La Corte di Cassazione, Sezioni Unite, con la sentenza n° 20808 del 15 maggio 2019, si è pronunciata in merito al contrasto giurisprudenziale circa la rilevanza dei precedenti penali quando la recidiva contestata non abbia determinato un aumento di pena.

Questo il quesito rimesso alle Sezioni Unite: “Se la recidiva contestata e accertata nei confronti dell’imputato e solo implicitamente riconosciuta dal giudice di merito che, pur non ritenendo di aumentare la pena a tale titolo, abbia specificamente valorizzato, per negare il riconoscimento delle circostanze attenuanti generiche, i precedenti penali dell’imputato, rileva o meno ai fini del calcolo del tempo necessario ai fini della prescrizione del reato”.

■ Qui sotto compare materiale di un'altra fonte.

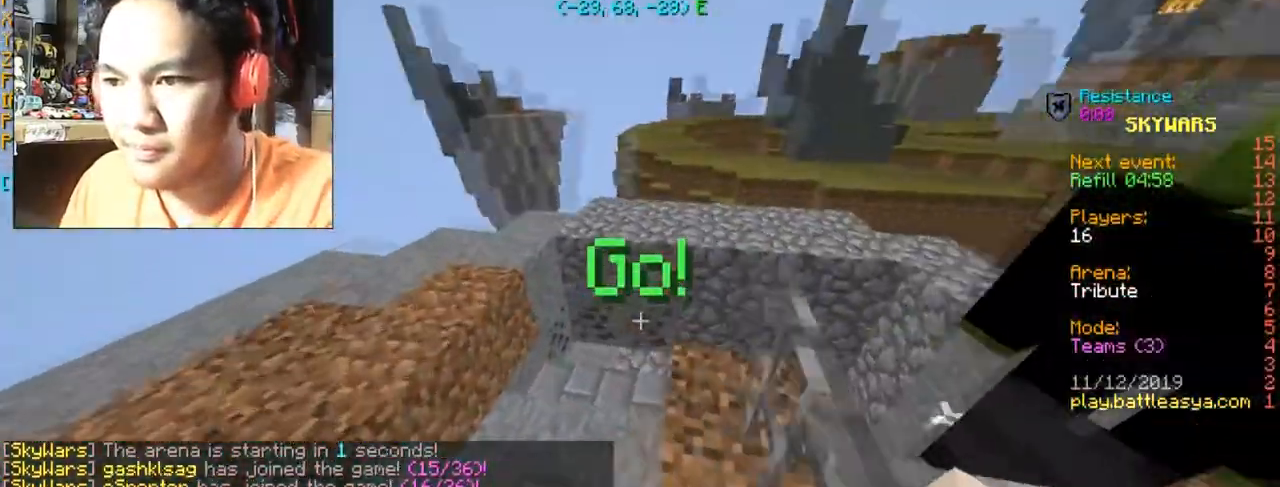
{"keys": ["a", "w"], "mouse": [], "events": [[300, "a", "up"], [467, "a", "down"]]}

I Giudici della Corte hanno affermato il principio per cui la valorizzazione dei precedenti penali dell’imputato per la negazione delle attenuanti generiche non implica il riconoscimento della recidiva in assenza di aumento della pena a tale titolo o di giudizio di comparazione tra la circostanze concorrenti eterogenee; in tal caso la recidiva non rileva ai fini del calcolo dei termini di prescrizione del reato.

Quando una circostanza aggravante (nel caso specifico la recidiva) risulti essere subvalente rispetto ad una circostanza attenuante, la Corte ritiene che trovi applicazione il principio del favor rei, dovendosi neutralizzare l’esplicazione degli effetti diretti ed indiretti della stessa (tra cui quello inerente la modifica del termine di prescrizione), nonostante l’implicito riconoscimento, stante la mancata applicazione in termini di aumento di pena.